Madjik ou l’incertitude, de Julien Cabocel

La couverture m’a tout de suite évoqué Mourad, ce camarade de classe de mes enfants, dont la famille habitait avec nous dans le même immeuble, qui était devenu livreur à vélo et avait achevé dans le cadre de cet étrange travail la courte course de son existence.

C’est en pensant à lui, à ce drame, que j’ai sollicité Madjik ou l’incertitude de Julien Cabocel sur NetGalley.

Le résumé

Livreurs à vélo, Diesel, Madjik et Lo sillonnent la ville à un rythme effréné, prêts à tout risquer pour quelques points sur l’appli, quelques courses supplémentaires, quelques euros gagnés. L’un a failli devenir cycliste professionnel, l’autre est un étudiant en rupture de ban, le troisième a le flow dans le sang … Trois surnoms, trois copains qui tentent de conjurer leur précarité en jouant chaque jour un peu plus avec la vitesse, tandis que se tisse entre eux une amitié improbable et profonde.

Leurs courses inlassables dessinent un étrange ballet urbain où d’autres personnages évoluent selon leur propre urgence. Kristell, quadragénaire empêtrée entre ses sentiments amoureux et l’ombre pesante de son père descend d’avion et passe commande sur l’appli avant de sauter dans un taxi pour rejoindre la ville. A l’aéroport, son chemin croise celui d’un autre éclopé, Bassem, homme de ménage écrasé par la désolation laissée au pays. Lui attrape le RER où un individu inquiétant le ramène aux souvenirs qui le hantent.

Tous tournent, tournent et tournent à travers la ville. Si différents soient-ils, tous sont fragiles, partagent une profonde incertitude sur eux-mêmes et sur le monde comme il va. Tous étouffent et aspirent à se libérer. La mécanique de la cité toujours plus folle va-t-elle les rapprocher ou les broyer ?

Une ronde urbaine pleine d’humanité qui nous entraîne dans un vertige étourdissant.

Ce que j’en dis …

Dans un premier temps j’ai eu un peu de mal à rentrer dans l’histoire : le style ne me convenait pas vraiment, je ne le trouvais pas aussi urbain que ce à quoi je m’étais attendu.

Mais après tout Paris laisse la place à une grande variété d’urbanités et je n’ai pas laissé mes préjugés entraver ma lecture. Bien m’en a pris car je me suis finalement fait happer dans le récit et la valse saccadée de ses personnages bien campés.

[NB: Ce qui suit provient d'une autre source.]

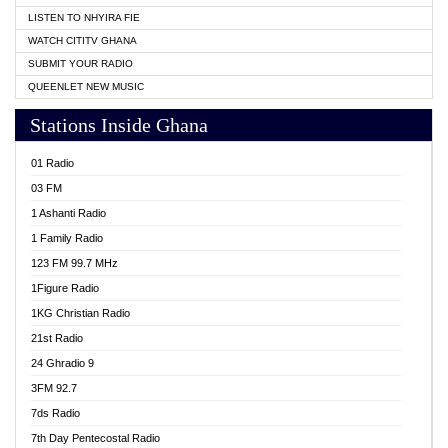
LISTEN TO NHYIRA FIE
WATCH CITITV GHANA
SUBMIT YOUR RADIO
QUEENLET NEW MUSIC
Stations Inside Ghana
01 Radio
03 FM
1 Ashanti Radio
1 Family Radio
123 FM 99.7 MHz
1Figure Radio
1KG Christian Radio
21st Radio
24 Ghradio 9
3FM 92.7
7ds Radio
7th Day Pentecostal Radio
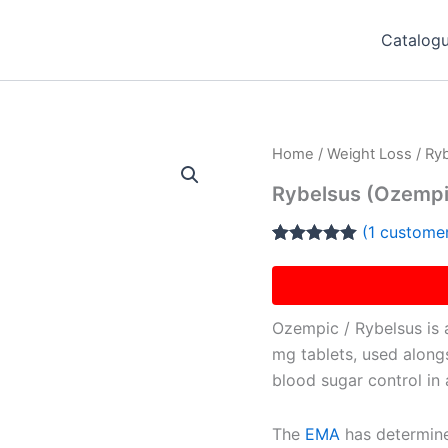
Catalog
Home
/
Weight Loss
/ Ry
Rybelsus (Ozempi
(
1
customer
Rated
1
5.00
out of 5
based on
customer
rating
Ozempic / Rybelsus is a
mg tablets, used along
blood sugar control in 
The
EMA
has determine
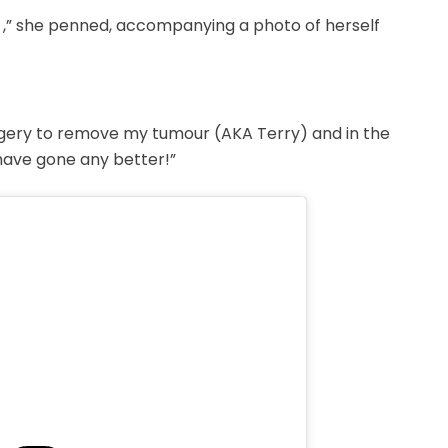
 ,” she penned, accompanying a photo of herself
rgery to remove my tumour (AKA Terry) and in the
have gone any better!”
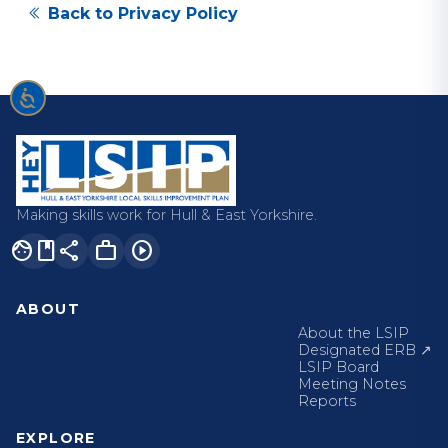
Back to Privacy Policy
Making skills work for Hull & East Yorkshire.
facebook
share
work
play_circle
ABOUT
About the LSIP
Designated ERB ↗
LSIP Board
Meeting Notes
Reports
EXPLORE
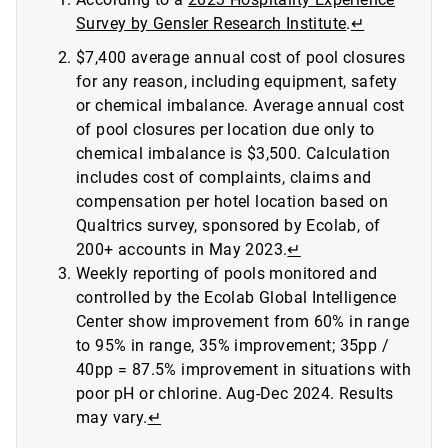
Survey by Gensler Research Institute
.
↵
$7,400 average annual cost of pool closures
for any reason, including equipment, safety
or chemical imbalance. Average annual cost
of pool closures per location due only to
chemical imbalance is $3,500. Calculation
includes cost of complaints, claims and
compensation per hotel location based on
Qualtrics survey, sponsored by Ecolab, of
200+ accounts in May 2023.
↵
Weekly reporting of pools monitored and
controlled by the Ecolab Global Intelligence
Center show improvement from 60% in range
to 95% in range, 35% improvement; 35pp /
40pp = 87.5% improvement in situations with
poor pH or chlorine. Aug-Dec 2024. Results
may vary.
↵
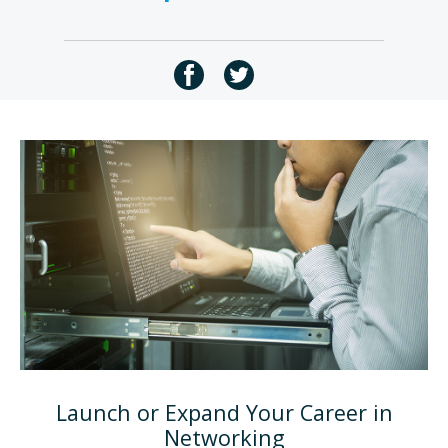
Launch or Expand Your Career in
Networking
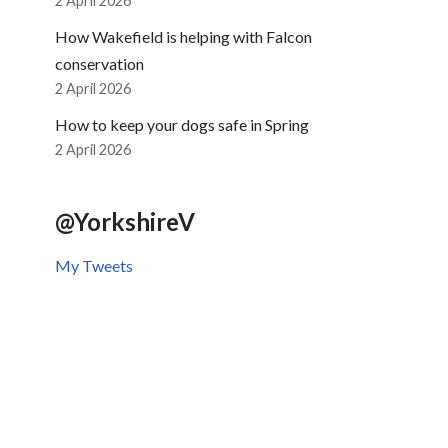
2 April 2026
How Wakefield is helping with Falcon
conservation
2 April 2026
How to keep your dogs safe in Spring
2 April 2026
@YorkshireV
My Tweets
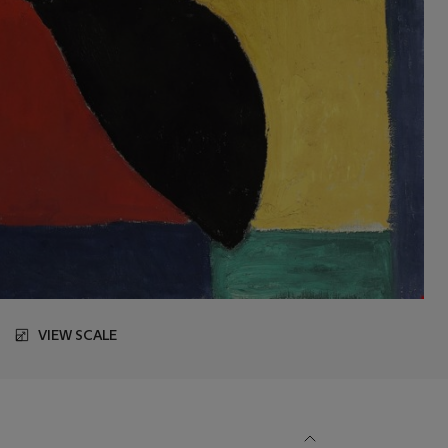
VIEW SCALE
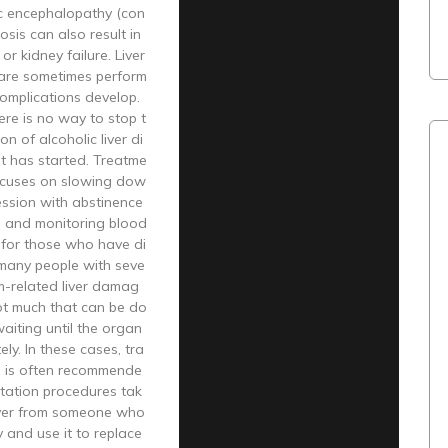
ic encephalopathy (con
hosis can also result in
 or kidney failure. Liver
 are sometimes perform
complications develop.
re is no way to stop t
n of alcoholic liver di
t has started. Treatme
focuses on slowing dow
ession with abstinence
l and monitoring blood
 for those who have di
 many people with seve
m-related liver damag
not much that can be do
aiting until the organ
ely. In these cases, tra
n is often recommende
ntation procedures tak
iver from someone who
y and use it to replace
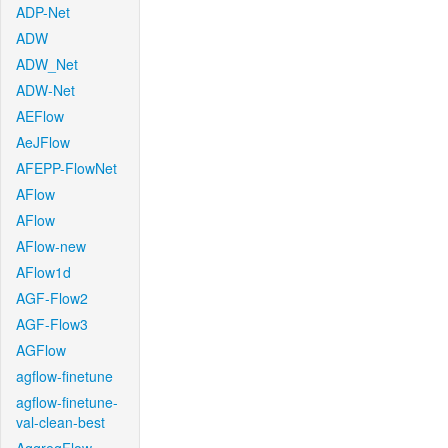
ADP-Net
ADW
ADW_Net
ADW-Net
AEFlow
AeJFlow
AFEPP-FlowNet
AFlow
AFlow
AFlow-new
AFlow1d
AGF-Flow2
AGF-Flow3
AGFlow
agflow-finetune
agflow-finetune-
val-clean-best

Les livreurs à vélo laissent beaucoup de place à Kristel et Bassem. Une quadra stressée liée par les obligations morales à un père malade et un réfugié syrien habité par les fantômes d’Alep qui ne lui laissent aucun répit. Entre les deux, un tube de rouge à lèvres oublié dans les toilettes pour femmes de l’aéroport.

Malgré une fin attendue, pour ne pas dire téléphonée (mais ce n’est pas grave) j’ai beaucoup apprécié ce roman qui montre différents visages de la précarité.

Des réfugiés qui ne trouvent le calme nulle part tellement le passé les absorbe où qu’ils soient. La classe moyenne empêtrée dans toutes sortes d’obligations familiales ou professionnelles. Et les otages de la société de service, corolaire de la société de consommation : hommes et femmes de ménage, livreurs, chauffeurs et autres esclaves modernes dont les maîtres sont des algorithmes et par procuration d’autres travailleurs précaires qui alimentent le système qui les exploite pernicieusement.

Et puis il y a Madjik, qui comme Mourad va mettre le coup de pédale qui va propulser sa vie en roue libre.

Le propos est moderne et ce style qui ne me semblait pas assez urbain au premier abord est finalement celui qui convient pour donner au lecteur le détachement nécessaire pour prendre plaisir à ce roman polyphonique qui sous une autre plume aurait donné lieu à un manifeste social plus revendicatif et moins littéraire.

Madjik ou l’incertitude, de Julien Cabocel est édité par Grasset.
Le livre broché de 180 pages est vendu 18 €.
Date de parution prévue : le 18 janvier 2023.